The InstallLeapHeapRegistry program alters the search path that the NT process loader uses to find certain DLLs. By default the loader looks for a DLL first in the same directory as the executable file, secondly in the current directory, thirdly in the Windows system directory (typically C:\WINNT\system32) and finally along the list in the PATH environment variable. This rule may be overridden by naming specific DLLs in a registry key called KnownDLLs, in which case the loader goes direct to the Windows system directory. A standard NT installation nominates a number of DLLs under this key. This override may itself be overridden in another registry key called ExcludeFromKnownDlls, which restores the original rule.

The above description is a simplification.

For LeapHeap to work, the original search rule must be used for several system DLLs. The InstallLeapHeapRegistry program copies all the names it finds in the KnownDLLs key into ExcludeFromKnownDlls. As it does this it creates a registry script 'UndoRegistryChanges.reg', for restoring the original content of the ExcludeFromKnownDlls key when the time comes to uninstall LeapHeap (although there is most unlikely to be anything in there to start with).

The program makes an additional, minor change to the registry if it detects NT version 4. It adds a system environment variable __MSVCRT_HEAP_SELECT with content "__GLOBAL_HEAP_SELECTED,1". The effect is to make applications built by certain versions of the VC++ compiler use the heap API functions instead of local algorithms for small allocations. The previous value, if any, of this environment variable is not saved.

InstallLeapheapRegistry must be run with administrator privilege because of the protection applied to the registry keys it writes. It need only be run the first time LeapHeap is installed. When LeapHeap (for example a new version) is reinstalled, the installer requires only the privileges for writing files into the LeapHeap directory. That is why there are two installation programs.

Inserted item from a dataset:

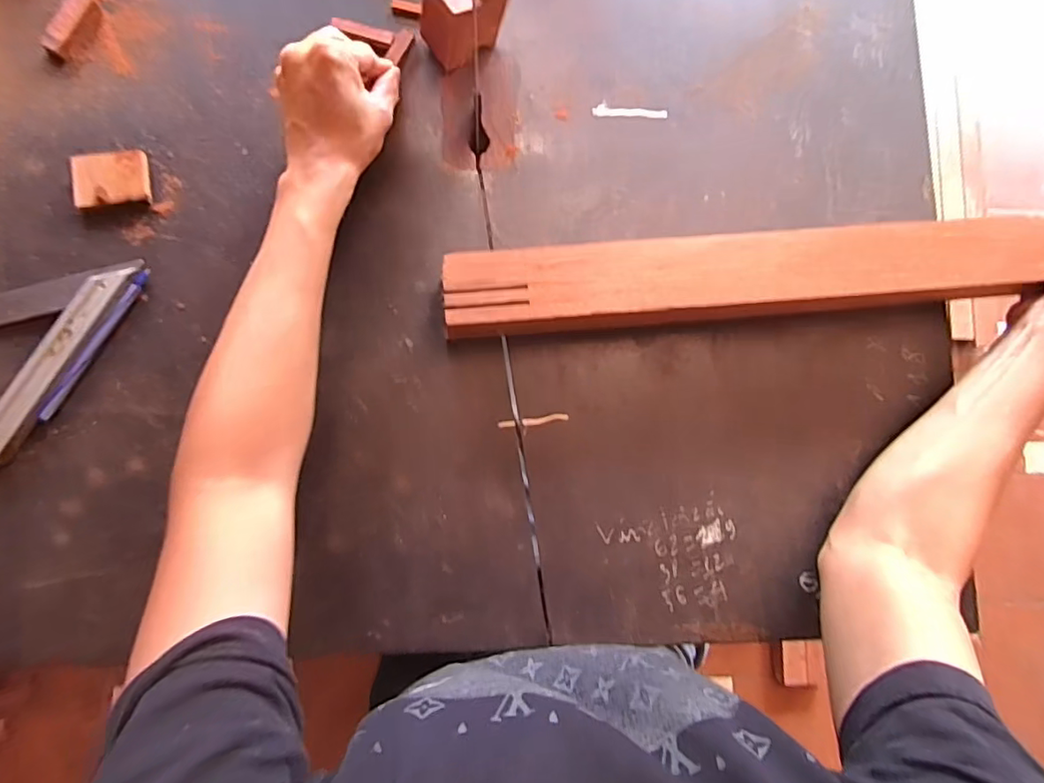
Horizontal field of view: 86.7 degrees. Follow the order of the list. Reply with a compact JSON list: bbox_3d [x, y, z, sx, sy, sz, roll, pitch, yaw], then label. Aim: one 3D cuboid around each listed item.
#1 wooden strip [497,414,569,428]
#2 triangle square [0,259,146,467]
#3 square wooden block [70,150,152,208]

The InstallLeapheapRegistry program is unnecessary for certain operating system versions such as Windows 2000 SP4. On the other hand, running it does no harm.

Incidentally, the KnownDLLs list has been the focus of a privilege elevation attack on NT. Microsoft Knowledge Base Article Q218473 has a summary. The vulnerability stemmed from inadequate protection given to an internal representation of the list. Simply removing items from the registry version of the list (InstallLeapheapRegistry effectively does this) does not weaken the security of your system.